- _RECORDS FOR THE EXERCISE_

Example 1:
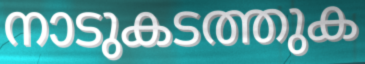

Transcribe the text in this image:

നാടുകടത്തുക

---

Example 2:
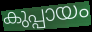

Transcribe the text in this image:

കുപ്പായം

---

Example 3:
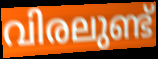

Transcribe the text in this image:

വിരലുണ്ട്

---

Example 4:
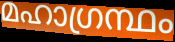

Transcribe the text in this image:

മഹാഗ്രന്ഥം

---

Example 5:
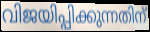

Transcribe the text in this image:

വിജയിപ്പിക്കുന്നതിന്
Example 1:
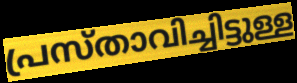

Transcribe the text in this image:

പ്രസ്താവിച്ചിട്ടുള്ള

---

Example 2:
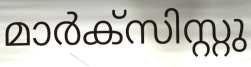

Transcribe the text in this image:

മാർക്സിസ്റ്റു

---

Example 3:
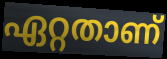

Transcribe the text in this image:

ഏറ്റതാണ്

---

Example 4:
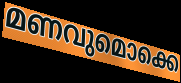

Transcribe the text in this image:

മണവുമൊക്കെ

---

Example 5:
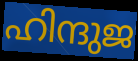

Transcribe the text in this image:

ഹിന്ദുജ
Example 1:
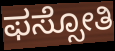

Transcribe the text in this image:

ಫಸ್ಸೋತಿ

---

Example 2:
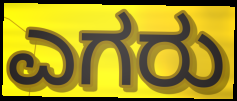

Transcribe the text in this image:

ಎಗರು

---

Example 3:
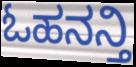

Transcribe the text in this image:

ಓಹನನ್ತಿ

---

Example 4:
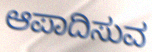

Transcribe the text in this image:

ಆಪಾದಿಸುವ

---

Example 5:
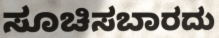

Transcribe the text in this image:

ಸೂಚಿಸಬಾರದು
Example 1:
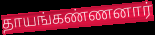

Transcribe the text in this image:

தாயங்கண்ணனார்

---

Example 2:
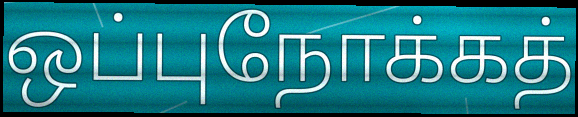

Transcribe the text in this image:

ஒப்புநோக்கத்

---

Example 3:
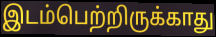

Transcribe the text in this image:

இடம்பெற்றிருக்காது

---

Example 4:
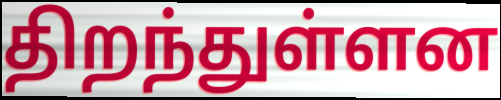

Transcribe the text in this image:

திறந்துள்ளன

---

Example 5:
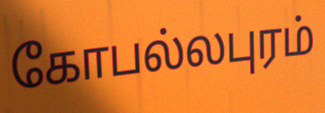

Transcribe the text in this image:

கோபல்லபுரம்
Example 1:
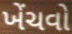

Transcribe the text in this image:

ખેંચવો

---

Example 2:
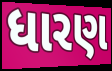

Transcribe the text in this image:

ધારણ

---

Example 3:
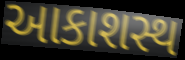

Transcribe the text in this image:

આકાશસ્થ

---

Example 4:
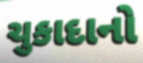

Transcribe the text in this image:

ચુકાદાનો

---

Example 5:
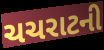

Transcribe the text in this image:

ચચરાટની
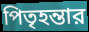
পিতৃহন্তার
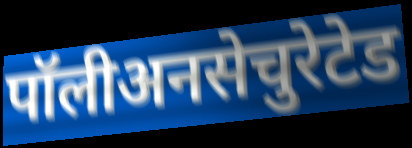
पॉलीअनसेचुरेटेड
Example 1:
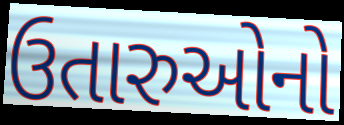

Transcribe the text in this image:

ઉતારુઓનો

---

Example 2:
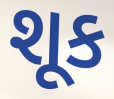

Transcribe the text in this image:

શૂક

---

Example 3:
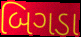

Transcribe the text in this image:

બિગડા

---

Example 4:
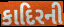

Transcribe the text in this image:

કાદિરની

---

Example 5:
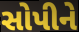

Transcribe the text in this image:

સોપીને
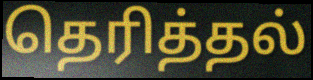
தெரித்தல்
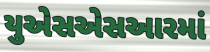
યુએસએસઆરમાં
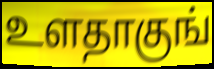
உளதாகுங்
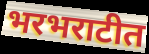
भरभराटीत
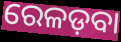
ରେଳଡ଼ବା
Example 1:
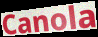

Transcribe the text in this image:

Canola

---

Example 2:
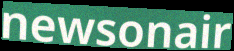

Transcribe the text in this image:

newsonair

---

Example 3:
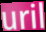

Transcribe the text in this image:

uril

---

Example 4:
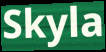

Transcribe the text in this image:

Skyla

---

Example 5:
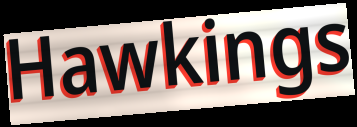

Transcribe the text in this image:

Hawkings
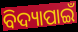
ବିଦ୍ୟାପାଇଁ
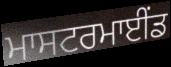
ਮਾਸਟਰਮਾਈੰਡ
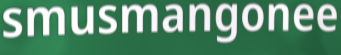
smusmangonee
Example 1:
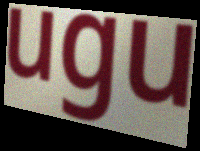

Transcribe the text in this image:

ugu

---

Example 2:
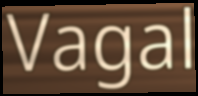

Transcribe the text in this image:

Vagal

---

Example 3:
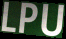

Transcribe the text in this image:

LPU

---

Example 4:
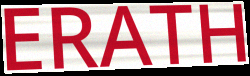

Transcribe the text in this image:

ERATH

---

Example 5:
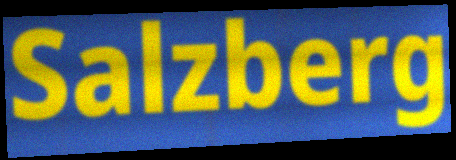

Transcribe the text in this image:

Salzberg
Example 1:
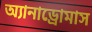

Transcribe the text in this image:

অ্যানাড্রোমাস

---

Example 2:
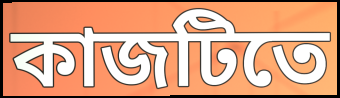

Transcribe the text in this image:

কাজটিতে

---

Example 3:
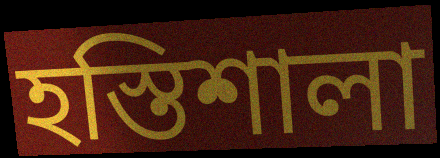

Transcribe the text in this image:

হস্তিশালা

- _JOB_
Format all the rows above as a two-column CSV with the headers "prompt" and "transcription", giving each row its request text and its answer, each in one quoted field with line breaks replaced by spaces. Omit the pictures.

- _EXERCISE ANSWER_
prompt,transcription
"Example 1: Transcribe the text in this image:","നാടുകടത്തുക"
"--- Example 2: Transcribe the text in this image:","കുപ്പായം"
"--- Example 3: Transcribe the text in this image:","വിരലുണ്ട്"
"--- Example 4: Transcribe the text in this image:","മഹാഗ്രന്ഥം"
"--- Example 5: Transcribe the text in this image:","വിജയിപ്പിക്കുന്നതിന്"
"Example 1: Transcribe the text in this image:","പ്രസ്താവിച്ചിട്ടുള്ള"
"--- Example 2: Transcribe the text in this image:","മാർക്സിസ്റ്റു"
"--- Example 3: Transcribe the text in this image:","ഏറ്റതാണ്"
"--- Example 4: Transcribe the text in this image:","മണവുമൊക്കെ"
"--- Example 5: Transcribe the text in this image:","ഹിന്ദുജ"
"Example 1: Transcribe the text in this image:","ಫಸ್ಸೋತಿ"
"--- Example 2: Transcribe the text in this image:","ಎಗರು"
"--- Example 3: Transcribe the text in this image:","ಓಹನನ್ತಿ"
"--- Example 4: Transcribe the text in this image:","ಆಪಾದಿಸುವ"
"--- Example 5: Transcribe the text in this image:","ಸೂಚಿಸಬಾರದು"
"Example 1: Transcribe the text in this image:","தாயங்கண்ணனார்"
"--- Example 2: Transcribe the text in this image:","ஒப்புநோக்கத்"
"--- Example 3: Transcribe the text in this image:","இடம்பெற்றிருக்காது"
"--- Example 4: Transcribe the text in this image:","திறந்துள்ளன"
"--- Example 5: Transcribe the text in this image:","கோபல்லபுரம்"
"Example 1: Transcribe the text in this image:","ખેંચવો"
"--- Example 2: Transcribe the text in this image:","ધારણ"
"--- Example 3: Transcribe the text in this image:","આકાશસ્થ"
"--- Example 4: Transcribe the text in this image:","ચુકાદાનો"
"--- Example 5: Transcribe the text in this image:","ચચરાટની পিতৃহন্তার पॉलीअनसेचुरेटेड"
"Example 1: Transcribe the text in this image:","ઉતારુઓનો"
"--- Example 2: Transcribe the text in this image:","શૂક"
"--- Example 3: Transcribe the text in this image:","બિગડા"
"--- Example 4: Transcribe the text in this image:","કાદિરની"
"--- Example 5: Transcribe the text in this image:","સોપીને தெரித்தல் યુએસએસઆરમાં உளதாகுங் भरभराटीत ରେଳଡ଼ବା"
"Example 1: Transcribe the text in this image:","Canola"
"--- Example 2: Transcribe the text in this image:","newsonair"
"--- Example 3: Transcribe the text in this image:","uril"
"--- Example 4: Transcribe the text in this image:","Skyla"
"--- Example 5: Transcribe the text in this image:","Hawkings ବିଦ୍ୟାପାଇଁ ਮਾਸਟਰਮਾਈੰਡ smusmangonee"
"Example 1: Transcribe the text in this image:","ugu"
"--- Example 2: Transcribe the text in this image:","Vagal"
"--- Example 3: Transcribe the text in this image:","LPU"
"--- Example 4: Transcribe the text in this image:","ERATH"
"--- Example 5: Transcribe the text in this image:","Salzberg"
"Example 1: Transcribe the text in this image:","অ্যানাড্রোমাস"
"--- Example 2: Transcribe the text in this image:","কাজটিতে"
"--- Example 3: Transcribe the text in this image:","হস্তিশালা"